Montoya also addressed the shortfalls in managing the FHA's Mutual Mortgage Insurance (MMI) Fund, which has also been ravaged by fraud in recent years. ‘Our results to date have shown high percentage of loans reviewed containing multiple significant deficiencies that should not have been underwritten,’ Montoya said. ‘The reviews completed to date have resulted in a total of $1.24 billion in civil settlements for alleged violations of the False Claim Acts and for failure to fully comply with FHA requirements. The loan level reviews my office has been conducting, and which have resulted in large civil fraud settlements with major lenders, is a responsibility we would expect HUD to be doing itself as part of its inherent program oversight and risk management.’

Montoya said for the past four years, the MMI fund has failed to meet its legislatively mandated 2% capital ratio and, as of November last year, had reached a ‘negative economic value of $16.3 billion.’

‘Based on current projections, the capital ratio will not reach the 2% capital ratio until 2017, marking eight years below the 2% threshold,’ Montoya said, adding that the FHA, for the first time in its history, may need a government bailout in order to supplement its reserves.
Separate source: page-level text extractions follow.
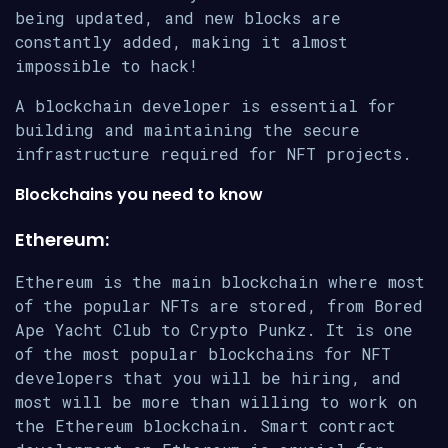
being updated, and new blocks are
constantly added, making it almost
impossible to hack!
A blockchain developer is essential for
building and maintaining the secure
infrastructure required for NFT projects.
Blockchains you need to know
Ethereum:
Ethereum is the main blockchain where most
of the popular NFTs are stored, from Bored
Ape Yacht Club to Crypto Punkz. It is one
of the most popular blockchains for NFT
developers that you will be hiring, and
most will be more than willing to work on
the Ethereum blockchain. Smart contract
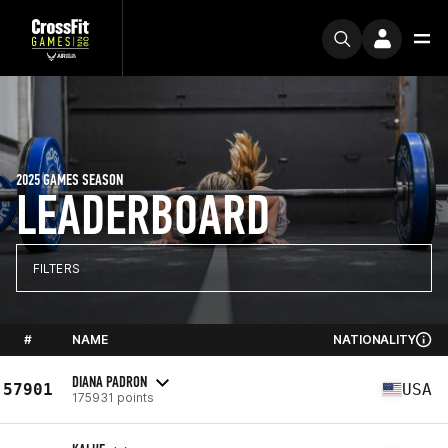
2025 GAMES SEASON
LEADERBOARD
FILTERS
#
NAME
NATIONALITY
DIANA PADRON
57901
USA
175931 points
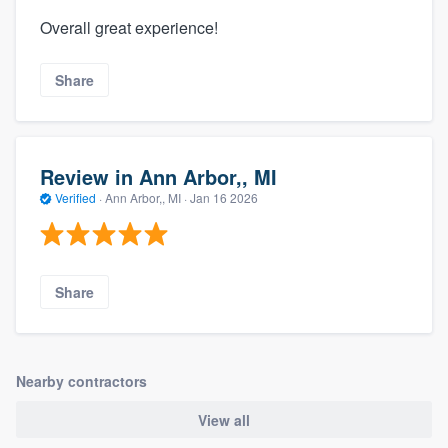
Overall great experience!
Share
Review in Ann Arbor,, MI
Verified
·
Ann Arbor,, MI ·
Jan 16 2026
Share
Nearby contractors
View all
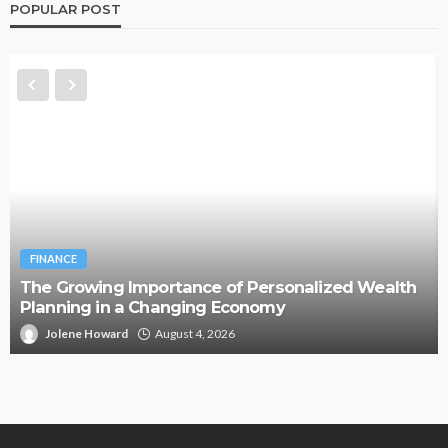
POPULAR POST
FINANCE
The Growing Importance of Personalized Wealth
Planning in a Changing Economy
Jolene Howard
August 4, 2026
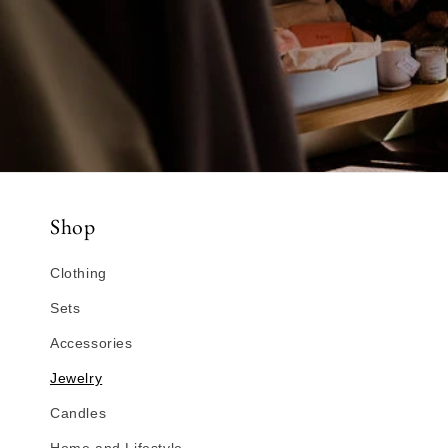
Shop
Clothing
Sets
Accessories
Jewelry
Candles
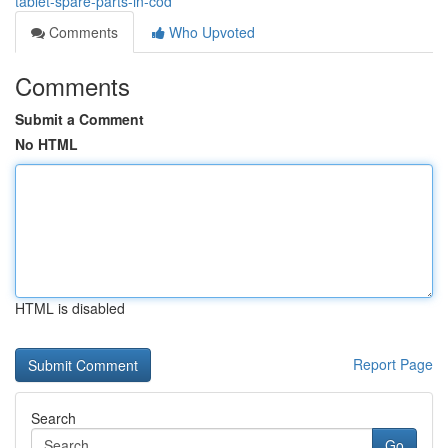
tablet-spare-parts-in-cod
Comments
Who Upvoted
Comments
Submit a Comment
No HTML
HTML is disabled
Report Page
Search
Go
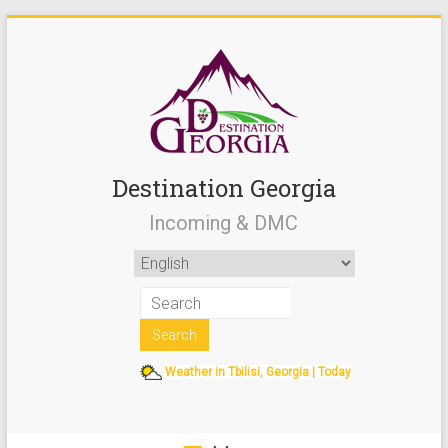
Destination Georgia
Incoming & DMC
Weather in Tbilisi, Georgia | Today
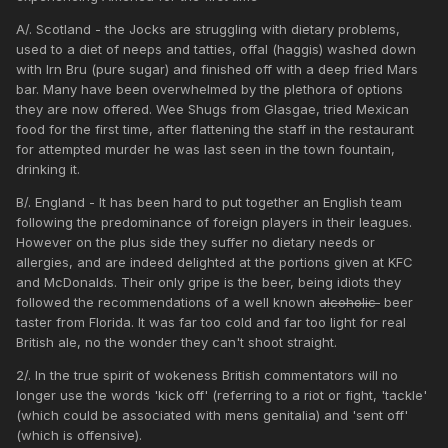
A/. Scotland - the Jocks are struggling with dietary problems,
used to a diet of neeps and tatties, offal (haggis) washed down
with Irn Bru (pure sugar) and finished off with a deep fried Mars
bar. Many have been overwhelmed by the plethora of options
they are now offered. Wee Shugs from Glasgae, tried Mexican
food for the first time, after flattening the staff in the restaurant
for attempted murder he was last seen in the town fountain,
drinking it.
B/. England - It has been hard to put together an English team
following the predominance of foreign players in their leagues.
However on the plus side they suffer no dietary needs or
allergies, and are indeed delighted at the portions given at KFC
and McDonalds. Their only gripe is the beer, being idiots they
followed the recommendations of a well known
alcoholic
beer
taster from Florida. It was far too cold and far too light for real
British ale, no the wonder they can't shoot straight.
2/. In the true spirit of wokeness British commentators will no
longer use the words 'kick off' (referring to a riot or fight, 'tackle'
(which could be associated with mens genitalia) and 'sent off'
(which is offensive).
He also added that HUD has been working with the Office of the Inspector General (OIG) to take steps to stem losses in the MMI fund. Auditing of lenders continues, and to date, the underwriting of thousands of FHA-insured loans has been reviewed, as has the overall FHA loan origination and underwriting practices of the selected lenders, he said.

Results of these audits have been presented to nearly all of the lenders, he added, and settlement talks have begun. Settlements and favorable court actions may result in significant recoveries, he said. In addition, a second initiative focusing on large lender compliance is currently under way.

The FHA single-family program also continues to be a major focus of the OIG, Montoya explained. During the last two semiannual reporting periods, the OIG undertook 25 audits of the program, covering about $325 million in questionable costs and nearly $800 million that may have been misused.

In addition, the OIG reviews uncovered that HUD continues to face challenges in ensuring its programs benefit eligible participants. For example, the OIG recently identified an estimated $1.06 billion in claims for 11,693 short sales that did not meet the criteria for participation in the program.

Another audit found borrowers using the Home Equity Conversion Mortgage program did not always meet residence requirements.

What's more, the OIG found through an audit that HUD did not have adequate procedures in place to ensure consistent enforcement of asset and field service manager contracts in its real estate-owned (REO) management and marketing program.

In comparing the FHA REO program with that of Fannie Mae and Freddie Mac, the Government Accountability Office found that it took 60% longer (200 versus 340 days) for FHA to liquidate a property after foreclosure. These delays that may have cost HUD as much as $400 million in additional proceeds and increased holding costs by as much as $600 million, Montoya said in his testimony.